Select every line of the material that contains the string "planeOp", and copy each of those lines. Matching is case-sensitive.
-- begin Material provided --
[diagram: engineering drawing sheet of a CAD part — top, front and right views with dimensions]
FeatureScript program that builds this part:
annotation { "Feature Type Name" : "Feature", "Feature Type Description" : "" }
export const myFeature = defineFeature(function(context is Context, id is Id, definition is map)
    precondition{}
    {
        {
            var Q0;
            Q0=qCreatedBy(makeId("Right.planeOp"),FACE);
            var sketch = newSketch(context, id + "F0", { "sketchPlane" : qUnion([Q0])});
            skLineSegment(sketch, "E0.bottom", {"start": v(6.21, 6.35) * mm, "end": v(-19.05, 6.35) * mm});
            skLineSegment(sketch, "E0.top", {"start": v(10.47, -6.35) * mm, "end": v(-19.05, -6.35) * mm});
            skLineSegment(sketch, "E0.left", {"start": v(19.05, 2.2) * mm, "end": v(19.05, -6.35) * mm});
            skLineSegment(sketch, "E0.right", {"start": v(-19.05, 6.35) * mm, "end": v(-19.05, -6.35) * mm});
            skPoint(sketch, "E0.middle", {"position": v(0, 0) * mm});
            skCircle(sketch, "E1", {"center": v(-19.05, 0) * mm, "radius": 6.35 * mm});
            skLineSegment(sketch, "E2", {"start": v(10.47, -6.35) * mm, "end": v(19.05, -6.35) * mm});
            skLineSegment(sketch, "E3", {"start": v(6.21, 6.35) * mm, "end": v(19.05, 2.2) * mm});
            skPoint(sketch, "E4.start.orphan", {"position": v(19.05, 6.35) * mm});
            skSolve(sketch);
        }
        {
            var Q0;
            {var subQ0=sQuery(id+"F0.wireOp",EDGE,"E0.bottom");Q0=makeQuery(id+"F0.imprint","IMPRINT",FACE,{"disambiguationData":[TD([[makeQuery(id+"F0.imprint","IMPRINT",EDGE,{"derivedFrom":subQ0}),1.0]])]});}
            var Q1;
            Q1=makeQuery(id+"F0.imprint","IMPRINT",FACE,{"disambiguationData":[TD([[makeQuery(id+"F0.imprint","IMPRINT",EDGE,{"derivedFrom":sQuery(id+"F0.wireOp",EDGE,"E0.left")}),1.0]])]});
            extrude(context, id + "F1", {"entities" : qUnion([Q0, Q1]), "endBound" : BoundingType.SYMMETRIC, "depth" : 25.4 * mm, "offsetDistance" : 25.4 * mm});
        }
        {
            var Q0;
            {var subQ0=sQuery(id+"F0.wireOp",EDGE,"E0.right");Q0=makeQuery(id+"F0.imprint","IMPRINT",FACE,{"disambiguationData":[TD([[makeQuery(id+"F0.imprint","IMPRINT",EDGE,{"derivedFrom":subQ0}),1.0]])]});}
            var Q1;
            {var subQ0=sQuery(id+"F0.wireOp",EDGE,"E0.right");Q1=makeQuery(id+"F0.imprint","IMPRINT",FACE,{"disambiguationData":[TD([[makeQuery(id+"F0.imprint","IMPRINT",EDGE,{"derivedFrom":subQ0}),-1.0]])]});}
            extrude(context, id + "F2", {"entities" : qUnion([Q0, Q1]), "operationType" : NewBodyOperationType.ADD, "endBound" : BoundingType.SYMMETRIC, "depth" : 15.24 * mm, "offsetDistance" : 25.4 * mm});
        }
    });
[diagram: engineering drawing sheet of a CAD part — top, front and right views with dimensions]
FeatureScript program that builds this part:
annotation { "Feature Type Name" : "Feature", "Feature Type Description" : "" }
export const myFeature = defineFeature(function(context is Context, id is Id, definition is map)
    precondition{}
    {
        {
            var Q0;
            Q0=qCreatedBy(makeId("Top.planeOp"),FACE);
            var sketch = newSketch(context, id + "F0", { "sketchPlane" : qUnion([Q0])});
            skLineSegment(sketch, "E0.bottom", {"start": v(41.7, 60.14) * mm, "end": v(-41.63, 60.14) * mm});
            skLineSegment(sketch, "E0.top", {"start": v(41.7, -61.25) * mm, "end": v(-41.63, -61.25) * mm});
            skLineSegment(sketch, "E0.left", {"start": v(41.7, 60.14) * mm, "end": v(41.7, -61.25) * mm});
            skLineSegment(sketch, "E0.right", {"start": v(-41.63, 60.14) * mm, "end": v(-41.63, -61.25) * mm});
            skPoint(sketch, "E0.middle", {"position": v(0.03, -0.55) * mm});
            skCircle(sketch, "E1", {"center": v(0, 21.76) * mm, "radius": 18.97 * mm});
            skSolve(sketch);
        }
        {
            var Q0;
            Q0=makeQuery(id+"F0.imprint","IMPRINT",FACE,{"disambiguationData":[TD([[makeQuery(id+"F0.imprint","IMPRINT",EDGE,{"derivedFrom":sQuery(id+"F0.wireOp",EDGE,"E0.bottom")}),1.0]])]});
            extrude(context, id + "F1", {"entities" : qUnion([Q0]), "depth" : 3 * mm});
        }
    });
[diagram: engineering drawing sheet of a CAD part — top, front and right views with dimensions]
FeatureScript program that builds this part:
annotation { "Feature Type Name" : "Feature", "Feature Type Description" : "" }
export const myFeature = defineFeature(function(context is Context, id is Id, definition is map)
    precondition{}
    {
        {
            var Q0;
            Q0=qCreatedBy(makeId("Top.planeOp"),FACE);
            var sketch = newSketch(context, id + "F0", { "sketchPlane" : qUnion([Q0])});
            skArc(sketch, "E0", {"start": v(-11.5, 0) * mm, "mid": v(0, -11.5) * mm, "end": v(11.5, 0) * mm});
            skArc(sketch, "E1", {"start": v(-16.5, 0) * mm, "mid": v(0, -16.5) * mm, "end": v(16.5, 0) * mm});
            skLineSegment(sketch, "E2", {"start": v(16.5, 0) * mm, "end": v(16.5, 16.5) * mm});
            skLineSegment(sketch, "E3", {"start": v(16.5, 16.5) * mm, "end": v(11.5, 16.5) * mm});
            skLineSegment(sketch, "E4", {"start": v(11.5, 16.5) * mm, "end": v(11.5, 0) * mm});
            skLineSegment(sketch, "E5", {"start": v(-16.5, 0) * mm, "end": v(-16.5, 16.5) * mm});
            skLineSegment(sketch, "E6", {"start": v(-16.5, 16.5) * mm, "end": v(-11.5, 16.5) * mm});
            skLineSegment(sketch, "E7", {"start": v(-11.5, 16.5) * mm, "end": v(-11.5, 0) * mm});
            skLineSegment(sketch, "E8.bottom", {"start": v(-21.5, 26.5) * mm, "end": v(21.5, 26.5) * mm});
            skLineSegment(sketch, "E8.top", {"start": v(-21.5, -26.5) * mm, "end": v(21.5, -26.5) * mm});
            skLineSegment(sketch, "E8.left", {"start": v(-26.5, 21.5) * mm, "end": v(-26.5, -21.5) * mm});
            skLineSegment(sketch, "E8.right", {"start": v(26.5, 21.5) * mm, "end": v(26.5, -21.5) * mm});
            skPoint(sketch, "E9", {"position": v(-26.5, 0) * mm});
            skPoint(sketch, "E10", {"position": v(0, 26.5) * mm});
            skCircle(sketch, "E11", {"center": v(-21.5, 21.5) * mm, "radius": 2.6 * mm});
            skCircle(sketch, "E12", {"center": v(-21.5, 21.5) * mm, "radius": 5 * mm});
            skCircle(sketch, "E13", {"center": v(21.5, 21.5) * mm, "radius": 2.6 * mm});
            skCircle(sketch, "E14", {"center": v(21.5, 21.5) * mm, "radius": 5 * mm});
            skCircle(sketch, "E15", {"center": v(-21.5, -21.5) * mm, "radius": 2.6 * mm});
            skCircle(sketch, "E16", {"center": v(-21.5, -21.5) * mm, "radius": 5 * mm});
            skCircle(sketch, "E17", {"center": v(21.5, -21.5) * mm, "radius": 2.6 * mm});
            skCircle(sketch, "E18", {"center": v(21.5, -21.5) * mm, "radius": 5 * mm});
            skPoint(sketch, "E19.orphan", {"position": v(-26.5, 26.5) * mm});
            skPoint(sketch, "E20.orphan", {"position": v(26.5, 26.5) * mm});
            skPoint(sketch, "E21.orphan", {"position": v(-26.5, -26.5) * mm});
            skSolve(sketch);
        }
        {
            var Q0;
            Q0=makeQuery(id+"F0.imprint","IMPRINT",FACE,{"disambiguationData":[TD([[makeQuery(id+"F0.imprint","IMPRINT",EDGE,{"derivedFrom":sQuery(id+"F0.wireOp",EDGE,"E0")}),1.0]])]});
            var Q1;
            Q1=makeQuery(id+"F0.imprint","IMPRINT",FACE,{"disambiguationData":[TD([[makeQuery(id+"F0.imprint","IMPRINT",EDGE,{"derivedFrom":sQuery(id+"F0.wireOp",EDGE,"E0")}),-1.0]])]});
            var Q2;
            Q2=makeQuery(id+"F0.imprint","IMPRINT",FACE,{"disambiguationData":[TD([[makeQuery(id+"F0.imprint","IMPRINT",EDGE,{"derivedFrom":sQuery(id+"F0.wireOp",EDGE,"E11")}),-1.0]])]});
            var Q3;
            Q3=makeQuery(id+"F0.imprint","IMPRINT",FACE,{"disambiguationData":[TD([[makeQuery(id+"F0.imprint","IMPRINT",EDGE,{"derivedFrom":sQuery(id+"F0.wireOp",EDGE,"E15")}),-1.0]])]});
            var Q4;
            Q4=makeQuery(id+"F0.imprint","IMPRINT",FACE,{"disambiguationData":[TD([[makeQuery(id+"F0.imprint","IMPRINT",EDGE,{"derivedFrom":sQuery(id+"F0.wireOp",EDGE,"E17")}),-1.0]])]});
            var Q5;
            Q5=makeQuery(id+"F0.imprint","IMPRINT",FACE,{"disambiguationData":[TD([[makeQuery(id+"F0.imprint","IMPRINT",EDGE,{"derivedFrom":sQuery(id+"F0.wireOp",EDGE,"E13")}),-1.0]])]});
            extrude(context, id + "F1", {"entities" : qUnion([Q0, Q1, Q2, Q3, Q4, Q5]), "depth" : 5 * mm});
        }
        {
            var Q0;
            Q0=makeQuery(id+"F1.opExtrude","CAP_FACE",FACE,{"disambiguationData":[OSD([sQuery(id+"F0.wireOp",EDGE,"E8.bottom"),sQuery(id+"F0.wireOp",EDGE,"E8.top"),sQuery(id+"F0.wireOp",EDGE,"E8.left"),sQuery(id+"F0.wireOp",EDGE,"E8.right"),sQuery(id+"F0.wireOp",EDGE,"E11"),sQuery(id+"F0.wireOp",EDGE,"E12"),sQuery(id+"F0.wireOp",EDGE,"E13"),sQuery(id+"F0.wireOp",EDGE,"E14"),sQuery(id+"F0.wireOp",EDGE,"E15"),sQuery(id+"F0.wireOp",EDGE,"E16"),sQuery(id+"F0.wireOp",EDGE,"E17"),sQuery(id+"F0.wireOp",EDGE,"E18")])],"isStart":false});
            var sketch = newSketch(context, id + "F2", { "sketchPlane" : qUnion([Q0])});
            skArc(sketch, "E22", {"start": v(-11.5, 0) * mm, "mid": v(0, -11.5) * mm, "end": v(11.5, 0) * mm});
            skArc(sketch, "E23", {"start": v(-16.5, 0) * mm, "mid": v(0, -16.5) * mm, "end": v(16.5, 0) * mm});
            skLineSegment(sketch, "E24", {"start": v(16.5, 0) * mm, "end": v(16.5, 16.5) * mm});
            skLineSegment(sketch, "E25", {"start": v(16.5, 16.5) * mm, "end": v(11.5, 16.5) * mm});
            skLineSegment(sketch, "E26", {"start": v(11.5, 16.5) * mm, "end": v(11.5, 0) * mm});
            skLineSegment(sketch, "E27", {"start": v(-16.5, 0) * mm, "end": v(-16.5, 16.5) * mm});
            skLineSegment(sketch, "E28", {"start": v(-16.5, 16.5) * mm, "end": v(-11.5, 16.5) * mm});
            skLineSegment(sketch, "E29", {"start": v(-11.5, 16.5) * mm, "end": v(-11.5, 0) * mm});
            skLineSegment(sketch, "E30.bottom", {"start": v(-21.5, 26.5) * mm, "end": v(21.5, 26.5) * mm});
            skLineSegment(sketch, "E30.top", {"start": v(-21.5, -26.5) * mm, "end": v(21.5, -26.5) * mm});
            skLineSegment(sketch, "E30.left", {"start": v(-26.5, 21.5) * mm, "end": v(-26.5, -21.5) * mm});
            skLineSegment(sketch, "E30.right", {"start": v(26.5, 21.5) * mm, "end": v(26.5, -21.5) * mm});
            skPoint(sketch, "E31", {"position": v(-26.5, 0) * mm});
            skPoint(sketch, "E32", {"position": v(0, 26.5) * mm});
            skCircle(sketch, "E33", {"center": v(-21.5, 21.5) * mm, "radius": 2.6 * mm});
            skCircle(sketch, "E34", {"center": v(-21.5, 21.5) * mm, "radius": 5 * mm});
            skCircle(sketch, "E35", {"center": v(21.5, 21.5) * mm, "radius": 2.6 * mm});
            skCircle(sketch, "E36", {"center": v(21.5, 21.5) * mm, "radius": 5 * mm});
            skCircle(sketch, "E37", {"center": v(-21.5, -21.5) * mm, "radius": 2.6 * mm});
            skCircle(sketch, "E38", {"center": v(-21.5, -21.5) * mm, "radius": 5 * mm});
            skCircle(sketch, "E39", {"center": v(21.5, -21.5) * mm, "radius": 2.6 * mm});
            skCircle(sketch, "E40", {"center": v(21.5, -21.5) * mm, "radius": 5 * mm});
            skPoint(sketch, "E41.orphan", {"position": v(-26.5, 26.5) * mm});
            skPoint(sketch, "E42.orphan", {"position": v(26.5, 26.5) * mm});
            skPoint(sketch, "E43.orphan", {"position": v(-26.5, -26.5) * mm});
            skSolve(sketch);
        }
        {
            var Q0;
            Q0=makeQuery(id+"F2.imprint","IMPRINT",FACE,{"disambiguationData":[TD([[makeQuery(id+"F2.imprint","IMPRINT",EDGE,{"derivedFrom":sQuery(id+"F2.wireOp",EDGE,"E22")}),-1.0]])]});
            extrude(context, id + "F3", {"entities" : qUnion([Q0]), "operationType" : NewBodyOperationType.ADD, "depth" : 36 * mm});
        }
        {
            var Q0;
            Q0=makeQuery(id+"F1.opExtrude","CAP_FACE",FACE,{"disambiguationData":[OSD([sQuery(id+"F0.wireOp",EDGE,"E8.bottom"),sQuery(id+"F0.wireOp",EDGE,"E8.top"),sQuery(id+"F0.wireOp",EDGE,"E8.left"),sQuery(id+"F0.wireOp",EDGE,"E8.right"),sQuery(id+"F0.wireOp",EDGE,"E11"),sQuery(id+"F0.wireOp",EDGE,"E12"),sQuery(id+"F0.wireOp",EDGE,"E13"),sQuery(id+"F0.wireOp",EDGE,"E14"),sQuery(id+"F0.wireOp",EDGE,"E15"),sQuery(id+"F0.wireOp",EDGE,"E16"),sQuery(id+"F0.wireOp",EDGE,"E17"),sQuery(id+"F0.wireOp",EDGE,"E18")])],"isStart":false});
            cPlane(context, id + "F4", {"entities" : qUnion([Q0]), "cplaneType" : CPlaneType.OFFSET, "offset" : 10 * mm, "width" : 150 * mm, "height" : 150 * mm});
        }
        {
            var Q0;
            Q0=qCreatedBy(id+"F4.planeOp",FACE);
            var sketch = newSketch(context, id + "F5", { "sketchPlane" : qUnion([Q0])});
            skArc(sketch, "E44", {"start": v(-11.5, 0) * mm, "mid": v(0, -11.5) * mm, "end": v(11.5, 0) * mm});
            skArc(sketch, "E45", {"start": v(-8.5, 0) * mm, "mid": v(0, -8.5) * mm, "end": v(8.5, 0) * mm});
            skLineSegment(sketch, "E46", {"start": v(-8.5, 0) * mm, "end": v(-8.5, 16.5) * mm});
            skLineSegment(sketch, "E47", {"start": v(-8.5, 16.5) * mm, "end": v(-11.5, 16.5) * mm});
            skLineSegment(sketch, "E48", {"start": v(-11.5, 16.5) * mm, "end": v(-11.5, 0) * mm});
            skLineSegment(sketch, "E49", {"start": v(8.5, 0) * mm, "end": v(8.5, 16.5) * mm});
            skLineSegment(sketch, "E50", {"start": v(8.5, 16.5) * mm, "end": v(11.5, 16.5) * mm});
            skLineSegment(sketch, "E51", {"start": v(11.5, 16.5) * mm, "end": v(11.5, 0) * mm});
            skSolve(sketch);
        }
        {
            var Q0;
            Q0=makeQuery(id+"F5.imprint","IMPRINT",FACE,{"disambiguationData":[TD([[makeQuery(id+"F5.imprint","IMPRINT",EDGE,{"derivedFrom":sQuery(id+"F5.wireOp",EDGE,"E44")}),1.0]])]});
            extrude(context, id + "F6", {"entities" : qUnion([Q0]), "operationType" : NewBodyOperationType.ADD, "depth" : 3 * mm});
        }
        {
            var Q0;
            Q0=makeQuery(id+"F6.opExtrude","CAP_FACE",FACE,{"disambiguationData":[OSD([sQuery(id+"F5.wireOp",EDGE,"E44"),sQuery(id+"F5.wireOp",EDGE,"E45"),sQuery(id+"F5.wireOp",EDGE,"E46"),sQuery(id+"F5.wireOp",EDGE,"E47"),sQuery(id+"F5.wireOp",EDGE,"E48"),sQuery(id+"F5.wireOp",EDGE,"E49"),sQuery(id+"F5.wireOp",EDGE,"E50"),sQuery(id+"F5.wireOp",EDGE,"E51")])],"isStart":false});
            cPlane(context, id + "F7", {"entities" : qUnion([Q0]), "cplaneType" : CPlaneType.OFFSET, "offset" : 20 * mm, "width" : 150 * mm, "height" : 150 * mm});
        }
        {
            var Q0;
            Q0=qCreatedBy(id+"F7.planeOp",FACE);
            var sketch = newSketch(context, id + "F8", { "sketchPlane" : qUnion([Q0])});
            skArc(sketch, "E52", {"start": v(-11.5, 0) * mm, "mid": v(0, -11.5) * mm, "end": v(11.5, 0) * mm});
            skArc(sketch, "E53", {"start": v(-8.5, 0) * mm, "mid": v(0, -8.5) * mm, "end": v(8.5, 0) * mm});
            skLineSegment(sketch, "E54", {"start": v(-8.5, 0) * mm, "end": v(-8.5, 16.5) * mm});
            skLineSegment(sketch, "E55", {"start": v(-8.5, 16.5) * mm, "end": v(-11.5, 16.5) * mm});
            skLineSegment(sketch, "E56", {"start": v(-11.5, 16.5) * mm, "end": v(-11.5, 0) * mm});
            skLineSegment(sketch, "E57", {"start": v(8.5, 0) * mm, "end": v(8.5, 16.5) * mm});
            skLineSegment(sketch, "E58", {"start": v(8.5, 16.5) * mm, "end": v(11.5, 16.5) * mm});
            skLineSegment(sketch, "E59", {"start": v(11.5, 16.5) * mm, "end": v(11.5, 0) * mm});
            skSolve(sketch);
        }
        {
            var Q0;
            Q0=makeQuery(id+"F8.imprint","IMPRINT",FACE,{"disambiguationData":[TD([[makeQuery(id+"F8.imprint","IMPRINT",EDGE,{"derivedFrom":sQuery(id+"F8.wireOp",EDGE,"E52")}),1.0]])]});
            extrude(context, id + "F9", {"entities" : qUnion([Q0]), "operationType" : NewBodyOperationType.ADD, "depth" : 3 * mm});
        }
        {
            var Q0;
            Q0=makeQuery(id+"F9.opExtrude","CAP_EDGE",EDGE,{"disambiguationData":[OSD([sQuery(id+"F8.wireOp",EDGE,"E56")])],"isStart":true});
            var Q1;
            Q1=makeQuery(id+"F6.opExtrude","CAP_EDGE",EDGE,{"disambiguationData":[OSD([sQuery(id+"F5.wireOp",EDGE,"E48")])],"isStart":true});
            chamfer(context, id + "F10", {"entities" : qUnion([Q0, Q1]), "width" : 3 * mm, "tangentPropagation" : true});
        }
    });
-- end Material provided --
Problem solution:
            Q0=qCreatedBy(makeId("Right.planeOp"),FACE);
            Q0=qCreatedBy(makeId("Top.planeOp"),FACE);
            Q0=qCreatedBy(makeId("Top.planeOp"),FACE);
            Q0=qCreatedBy(id+"F4.planeOp",FACE);
            Q0=qCreatedBy(id+"F7.planeOp",FACE);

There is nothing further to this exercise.